(Beginning of GIVEN DATA)

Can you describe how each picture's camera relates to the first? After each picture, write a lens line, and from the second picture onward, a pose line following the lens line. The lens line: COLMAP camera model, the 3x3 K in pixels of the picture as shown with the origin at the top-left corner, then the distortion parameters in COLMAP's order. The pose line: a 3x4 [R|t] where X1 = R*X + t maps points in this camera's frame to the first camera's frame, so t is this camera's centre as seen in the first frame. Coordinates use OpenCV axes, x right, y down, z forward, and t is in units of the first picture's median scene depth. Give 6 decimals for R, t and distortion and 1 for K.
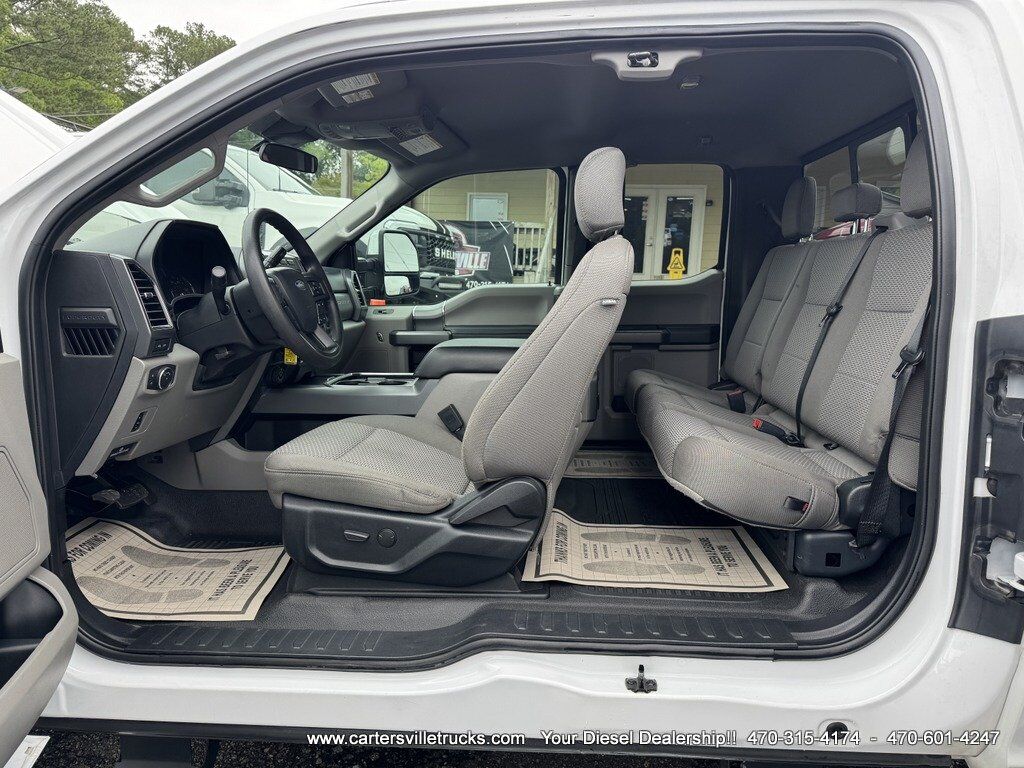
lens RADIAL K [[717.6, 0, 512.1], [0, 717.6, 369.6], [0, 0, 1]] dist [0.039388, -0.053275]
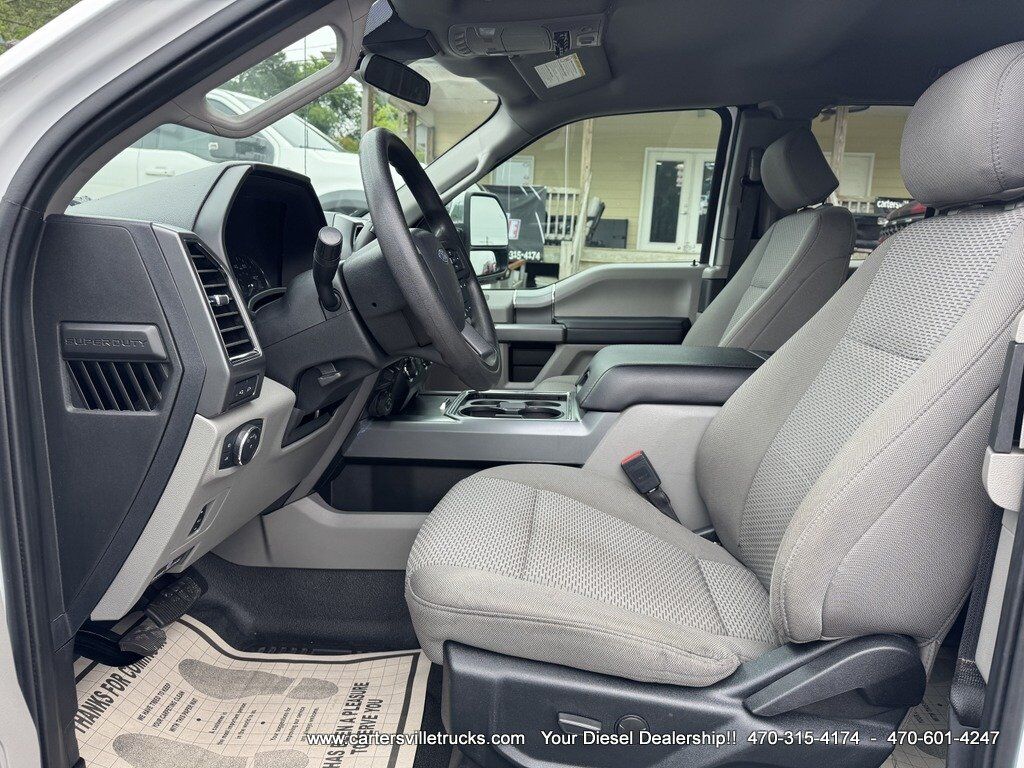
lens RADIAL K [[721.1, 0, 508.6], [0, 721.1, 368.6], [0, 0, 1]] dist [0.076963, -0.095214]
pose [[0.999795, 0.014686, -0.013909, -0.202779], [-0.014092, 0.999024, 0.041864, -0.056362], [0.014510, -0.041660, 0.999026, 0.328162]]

(End of GIVEN DATA)

◆ **WHAT IS BEING ASKED**
Skip the images and set down the rest of the data unchanged.

◆ **RESPONSE BELOW**
Can you describe how each picture's camera relates to the first? After each picture, write a lens line, and from the second picture onward, a pose line following the lens line. The lens line: COLMAP camera model, the 3x3 K in pixels of the picture as shown with the origin at the top-left corner, then the distortion parameters in COLMAP's order. The pose line: a 3x4 [R|t] where X1 = R*X + t maps points in this camera's frame to the first camera's frame, so t is this camera's centre as seen in the first frame. Coordinates use OpenCV axes, x right, y down, z forward, and t is in units of the first picture's median scene depth. Give 6 decimals for R, t and distortion and 1 for K.
lens RADIAL K [[717.6, 0, 512.1], [0, 717.6, 369.6], [0, 0, 1]] dist [0.039388, -0.053275]
lens RADIAL K [[721.1, 0, 508.6], [0, 721.1, 368.6], [0, 0, 1]] dist [0.076963, -0.095214]
pose [[0.999795, 0.014686, -0.013909, -0.202779], [-0.014092, 0.999024, 0.041864, -0.056362], [0.014510, -0.041660, 0.999026, 0.328162]]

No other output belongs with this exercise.